Top of Records supplied

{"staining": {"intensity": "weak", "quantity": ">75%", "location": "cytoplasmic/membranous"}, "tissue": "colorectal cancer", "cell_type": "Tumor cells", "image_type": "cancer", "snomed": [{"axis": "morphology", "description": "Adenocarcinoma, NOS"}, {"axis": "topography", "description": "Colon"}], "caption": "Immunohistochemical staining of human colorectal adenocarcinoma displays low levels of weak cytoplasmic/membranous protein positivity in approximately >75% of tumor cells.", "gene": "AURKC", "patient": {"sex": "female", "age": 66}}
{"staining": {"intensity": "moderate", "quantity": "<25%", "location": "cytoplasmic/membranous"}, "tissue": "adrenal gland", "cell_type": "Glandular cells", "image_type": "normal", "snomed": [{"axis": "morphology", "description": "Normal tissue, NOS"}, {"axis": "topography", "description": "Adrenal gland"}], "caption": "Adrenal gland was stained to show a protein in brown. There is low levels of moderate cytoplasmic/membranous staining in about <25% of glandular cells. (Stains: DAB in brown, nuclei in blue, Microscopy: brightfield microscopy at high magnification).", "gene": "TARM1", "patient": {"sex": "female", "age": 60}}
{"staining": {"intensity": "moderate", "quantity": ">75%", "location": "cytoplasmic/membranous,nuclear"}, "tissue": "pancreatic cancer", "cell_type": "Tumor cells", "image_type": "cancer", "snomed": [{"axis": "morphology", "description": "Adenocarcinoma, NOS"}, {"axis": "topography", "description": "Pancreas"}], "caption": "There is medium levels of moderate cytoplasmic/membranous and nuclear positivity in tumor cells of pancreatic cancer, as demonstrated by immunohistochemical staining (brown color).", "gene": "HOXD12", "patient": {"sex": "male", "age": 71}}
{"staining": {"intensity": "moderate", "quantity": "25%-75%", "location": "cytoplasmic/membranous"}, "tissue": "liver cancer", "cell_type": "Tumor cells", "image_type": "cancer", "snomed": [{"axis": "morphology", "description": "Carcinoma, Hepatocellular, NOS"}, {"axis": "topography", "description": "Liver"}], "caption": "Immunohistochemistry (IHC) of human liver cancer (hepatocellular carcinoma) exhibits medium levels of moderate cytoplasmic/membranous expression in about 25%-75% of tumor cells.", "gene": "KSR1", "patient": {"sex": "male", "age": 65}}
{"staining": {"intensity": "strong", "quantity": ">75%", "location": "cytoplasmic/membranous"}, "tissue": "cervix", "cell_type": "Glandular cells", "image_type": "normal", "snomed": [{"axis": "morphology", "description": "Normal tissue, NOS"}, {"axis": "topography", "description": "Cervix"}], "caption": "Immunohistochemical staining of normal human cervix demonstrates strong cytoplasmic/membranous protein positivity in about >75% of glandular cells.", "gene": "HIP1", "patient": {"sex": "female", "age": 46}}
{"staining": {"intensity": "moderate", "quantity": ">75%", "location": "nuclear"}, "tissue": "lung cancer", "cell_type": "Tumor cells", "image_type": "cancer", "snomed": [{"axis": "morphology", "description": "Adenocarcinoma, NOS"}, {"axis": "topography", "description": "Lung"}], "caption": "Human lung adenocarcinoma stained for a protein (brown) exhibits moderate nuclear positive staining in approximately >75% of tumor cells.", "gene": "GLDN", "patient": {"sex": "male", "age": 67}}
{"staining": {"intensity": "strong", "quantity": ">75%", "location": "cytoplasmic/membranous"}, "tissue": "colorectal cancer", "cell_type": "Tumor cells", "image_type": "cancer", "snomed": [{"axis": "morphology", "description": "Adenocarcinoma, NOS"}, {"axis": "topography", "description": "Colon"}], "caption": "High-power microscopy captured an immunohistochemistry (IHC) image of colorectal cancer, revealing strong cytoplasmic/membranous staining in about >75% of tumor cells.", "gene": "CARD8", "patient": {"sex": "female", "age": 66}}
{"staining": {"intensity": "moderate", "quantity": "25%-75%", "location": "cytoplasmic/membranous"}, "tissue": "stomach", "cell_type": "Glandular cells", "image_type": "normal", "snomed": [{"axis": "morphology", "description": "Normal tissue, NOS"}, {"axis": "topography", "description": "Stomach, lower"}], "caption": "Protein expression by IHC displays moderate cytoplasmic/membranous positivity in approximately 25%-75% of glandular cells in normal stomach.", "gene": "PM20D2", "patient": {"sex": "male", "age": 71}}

Bottom of Records supplied

* _Description of the task_: Give the entries again in full, exactly as they are written.

* _Written solution_:
{"staining": {"intensity": "weak", "quantity": ">75%", "location": "cytoplasmic/membranous"}, "tissue": "colorectal cancer", "cell_type": "Tumor cells", "image_type": "cancer", "snomed": [{"axis": "morphology", "description": "Adenocarcinoma, NOS"}, {"axis": "topography", "description": "Colon"}], "caption": "Immunohistochemical staining of human colorectal adenocarcinoma displays low levels of weak cytoplasmic/membranous protein positivity in approximately >75% of tumor cells.", "gene": "AURKC", "patient": {"sex": "female", "age": 66}}
{"staining": {"intensity": "moderate", "quantity": "<25%", "location": "cytoplasmic/membranous"}, "tissue": "adrenal gland", "cell_type": "Glandular cells", "image_type": "normal", "snomed": [{"axis": "morphology", "description": "Normal tissue, NOS"}, {"axis": "topography", "description": "Adrenal gland"}], "caption": "Adrenal gland was stained to show a protein in brown. There is low levels of moderate cytoplasmic/membranous staining in about <25% of glandular cells. (Stains: DAB in brown, nuclei in blue, Microscopy: brightfield microscopy at high magnification).", "gene": "TARM1", "patient": {"sex": "female", "age": 60}}
{"staining": {"intensity": "moderate", "quantity": ">75%", "location": "cytoplasmic/membranous,nuclear"}, "tissue": "pancreatic cancer", "cell_type": "Tumor cells", "image_type": "cancer", "snomed": [{"axis": "morphology", "description": "Adenocarcinoma, NOS"}, {"axis": "topography", "description": "Pancreas"}], "caption": "There is medium levels of moderate cytoplasmic/membranous and nuclear positivity in tumor cells of pancreatic cancer, as demonstrated by immunohistochemical staining (brown color).", "gene": "HOXD12", "patient": {"sex": "male", "age": 71}}
{"staining": {"intensity": "moderate", "quantity": "25%-75%", "location": "cytoplasmic/membranous"}, "tissue": "liver cancer", "cell_type": "Tumor cells", "image_type": "cancer", "snomed": [{"axis": "morphology", "description": "Carcinoma, Hepatocellular, NOS"}, {"axis": "topography", "description": "Liver"}], "caption": "Immunohistochemistry (IHC) of human liver cancer (hepatocellular carcinoma) exhibits medium levels of moderate cytoplasmic/membranous expression in about 25%-75% of tumor cells.", "gene": "KSR1", "patient": {"sex": "male", "age": 65}}
{"staining": {"intensity": "strong", "quantity": ">75%", "location": "cytoplasmic/membranous"}, "tissue": "cervix", "cell_type": "Glandular cells", "image_type": "normal", "snomed": [{"axis": "morphology", "description": "Normal tissue, NOS"}, {"axis": "topography", "description": "Cervix"}], "caption": "Immunohistochemical staining of normal human cervix demonstrates strong cytoplasmic/membranous protein positivity in about >75% of glandular cells.", "gene": "HIP1", "patient": {"sex": "female", "age": 46}}
{"staining": {"intensity": "moderate", "quantity": ">75%", "location": "nuclear"}, "tissue": "lung cancer", "cell_type": "Tumor cells", "image_type": "cancer", "snomed": [{"axis": "morphology", "description": "Adenocarcinoma, NOS"}, {"axis": "topography", "description": "Lung"}], "caption": "Human lung adenocarcinoma stained for a protein (brown) exhibits moderate nuclear positive staining in approximately >75% of tumor cells.", "gene": "GLDN", "patient": {"sex": "male", "age": 67}}
{"staining": {"intensity": "strong", "quantity": ">75%", "location": "cytoplasmic/membranous"}, "tissue": "colorectal cancer", "cell_type": "Tumor cells", "image_type": "cancer", "snomed": [{"axis": "morphology", "description": "Adenocarcinoma, NOS"}, {"axis": "topography", "description": "Colon"}], "caption": "High-power microscopy captured an immunohistochemistry (IHC) image of colorectal cancer, revealing strong cytoplasmic/membranous staining in about >75% of tumor cells.", "gene": "CARD8", "patient": {"sex": "female", "age": 66}}
{"staining": {"intensity": "moderate", "quantity": "25%-75%", "location": "cytoplasmic/membranous"}, "tissue": "stomach", "cell_type": "Glandular cells", "image_type": "normal", "snomed": [{"axis": "morphology", "description": "Normal tissue, NOS"}, {"axis": "topography", "description": "Stomach, lower"}], "caption": "Protein expression by IHC displays moderate cytoplasmic/membranous positivity in approximately 25%-75% of glandular cells in normal stomach.", "gene": "PM20D2", "patient": {"sex": "male", "age": 71}}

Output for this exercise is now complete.